Lincoln Far East Trust

Lincoln Far East Trust is a conservative offering, but we believe it is well worth owning for the right investor.

Ash Kumar | 25-07-08 | E-mail Article

Mondrian Investment Partners, which has run this fund on behalf of Lincoln Unit Trust Managers since 1998, has caution at the heart of its process. The team starts by screening for the Asia Pacific ex Japan universe for cheap stocks on the basis of measure such as price-to-book, price-to-cash-flow, and yield. For stocks that look interesting, they develop dividend discount models that project dividend payments out five years, and then assign a longer term growth rate to arrive at an estimate of a company's net present value. Estimates of dividend growth are adjusted for local inflation rates before the model is run. The team evaluates the results to identify companies that are both cheap and offer the prospects of real future growth. They also tilt the portfolio towards those countries where the most opportunities are identified, and where the political and economic environment appears most favourable. Turnover is typically quite low, which should give the fund a structural edge over time by keeping dealing costs down.

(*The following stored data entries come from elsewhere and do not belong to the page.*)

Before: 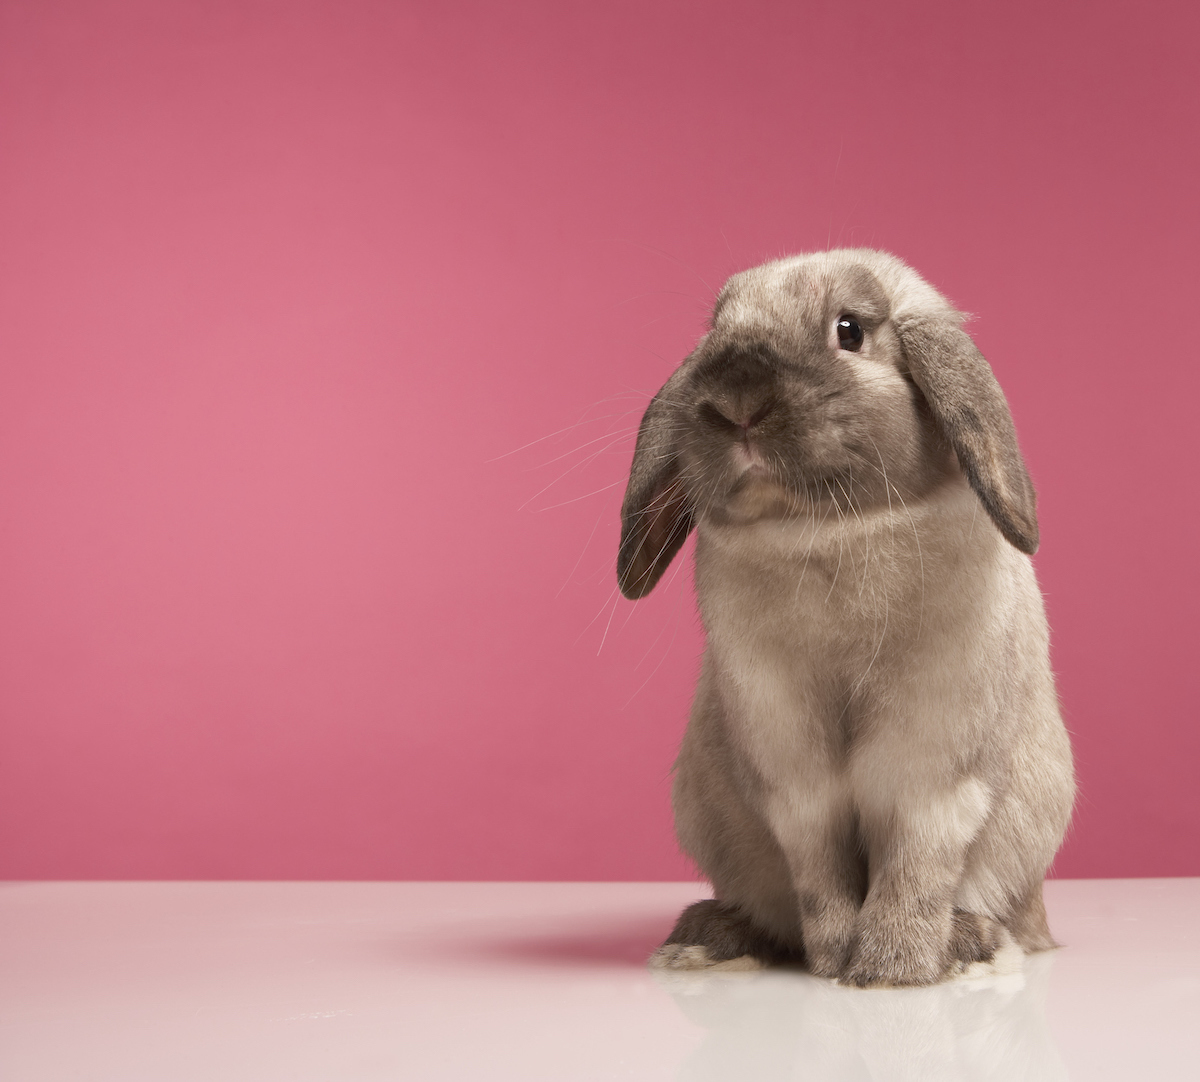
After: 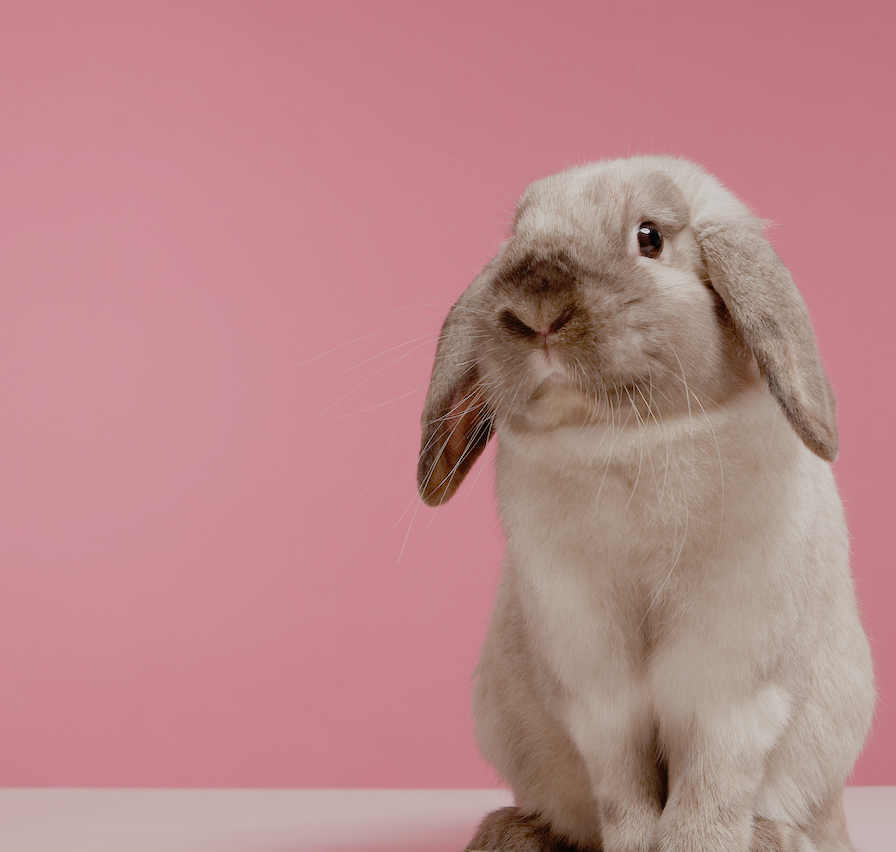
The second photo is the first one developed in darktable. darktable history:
crop: left 16.689%, top 8.649%, right 8.58%, bottom 12.53%
tone curve: curves: ch0 [(0, 0) (0.004, 0.008) (0.077, 0.156) (0.169, 0.29) (0.774, 0.774) (1, 1)], preserve colors none
filmic rgb: black relative exposure -7.47 EV, white relative exposure 4.84 EV, hardness 3.4, preserve chrominance no, color science v5 (2021)
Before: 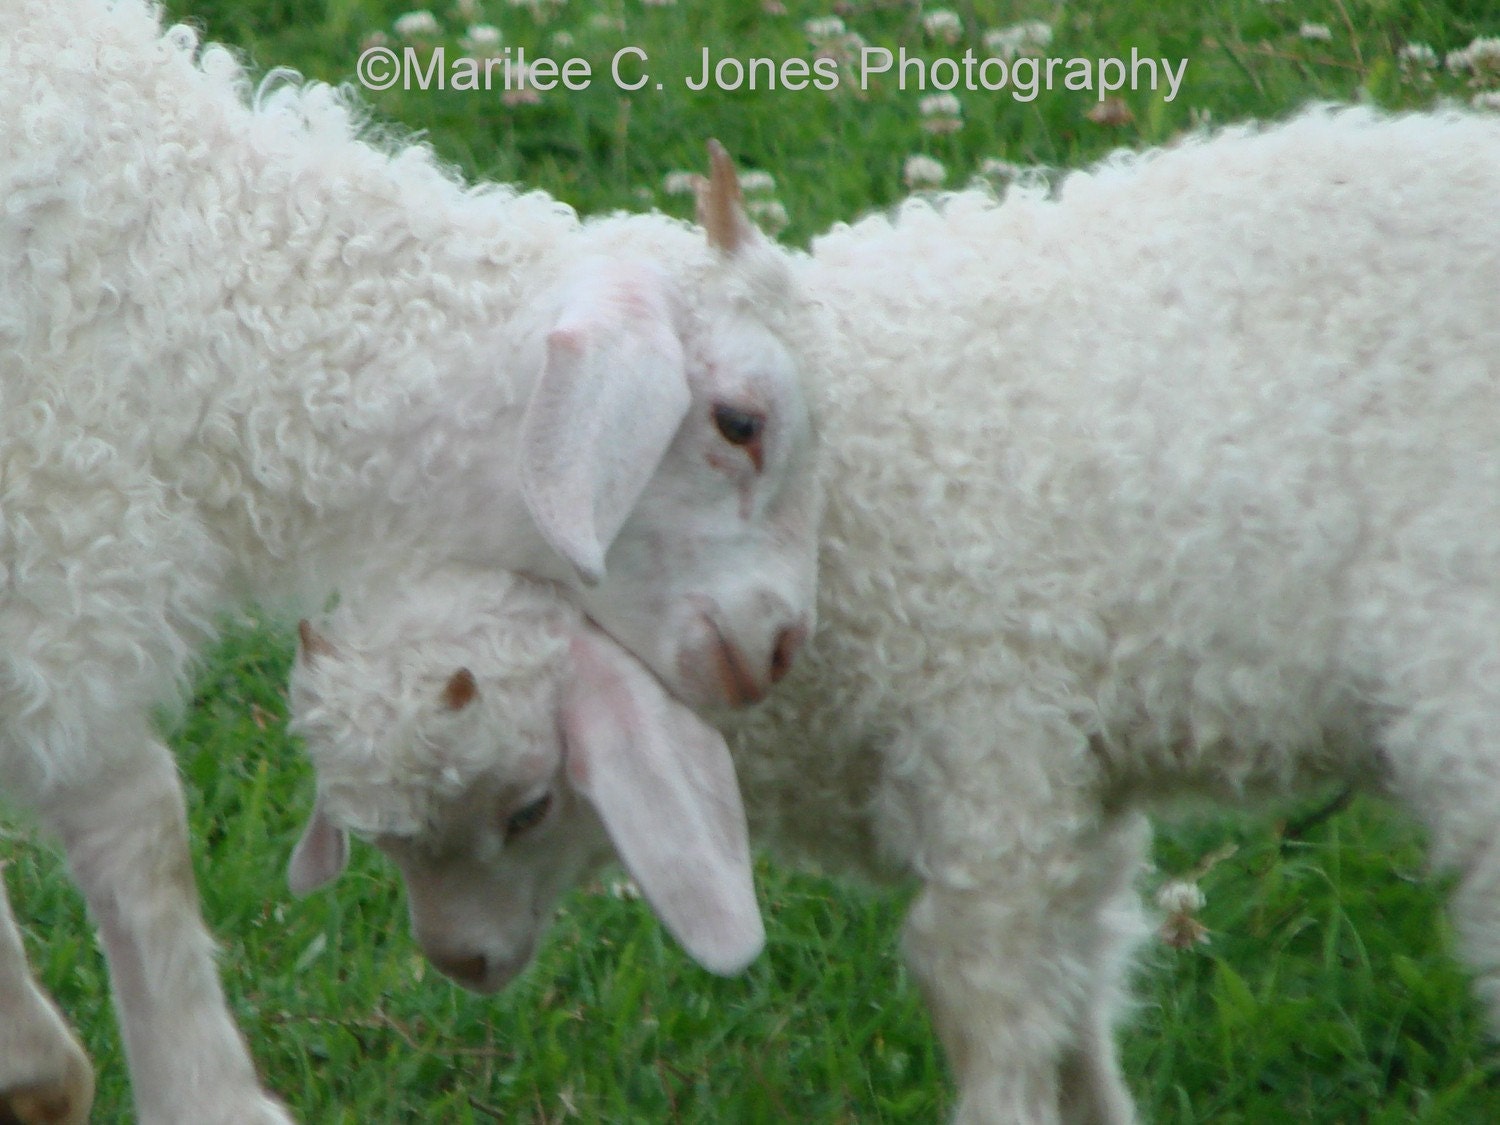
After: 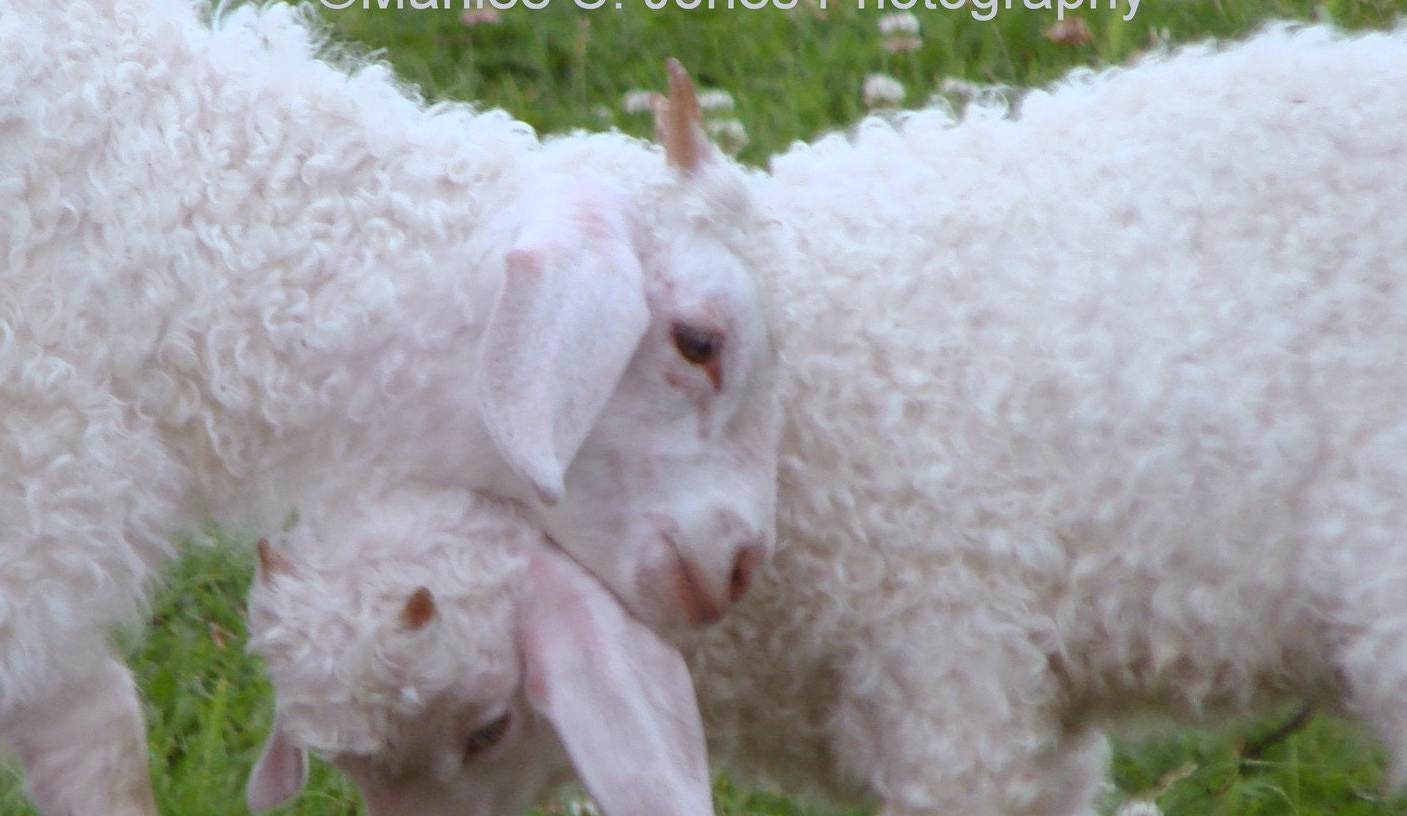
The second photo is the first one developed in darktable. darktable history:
rgb levels: mode RGB, independent channels, levels [[0, 0.474, 1], [0, 0.5, 1], [0, 0.5, 1]]
crop: left 2.737%, top 7.287%, right 3.421%, bottom 20.179%
exposure: exposure 0.127 EV, compensate highlight preservation false
white balance: red 0.954, blue 1.079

The resulting portfolio displays a strong value bias relative to its Morningstar category peers and the benchmark. The value discipline and emphasis on controlling for fundamental risks drive the exposures. Most notably, the fund has large underweights in India and China, and has cut back sharply on materials since 2005 based largely on a lack of attractively valued opportunities and concerns about corporate governance. On the flip side, the team has favoured the dividend-rich telecoms, utility, and financials sectors.

This positioning has badly hurt the fund's returns in recent years, as Asia has until recently been led by pricey shares in China and India and expensive resources issues. However, investors need to keep these poor recent results in context. First, the fund is notably lower risk than its rivals or the benchmark (although like all offerings focused on equities in the region, it cannot be thought of as low-risk in an absolute sense). The standard deviation of this fund over three and five years to June 2008 is 14.8 and 13.4 respectively. This is notably lower than that of the Morningstar category, 20.1 and 18, and the MSCI Asia Pacific Ex-Japan index, 19.5 and 16.9. Its performance in 2008 is a case in point: Whilst the fund has lost 13.7% for the year to date through 22 July, that's much better than the category average loss of 22.2%. Second, the fund has performed well when it should. From 2001 through 2004, largely a value-led environment, it beat its average category peer by an average of nearly nine percentage points per annum. On that basis, despite weakness in recent years past, its 10-year record ranks in the category's top quartile.

This fund's consistently applied strategy, experienced management, and focus on the long-term all argue strongly in its favour. One negative is the recent decision to increase the annual management charge to 1.5% from 1.25%, which will boost its TER from 1.35% to something north of 1.50%. That's too bad: Low costs can give a fund a big edge over time. Even so, the fund is not expensive relative to its peers, and for investors who value long-term strength and lower volatility over sizzle, we think it's a strong choice. Those who want a fund with the flexibility to chase shorter-term trends should look elsewhere.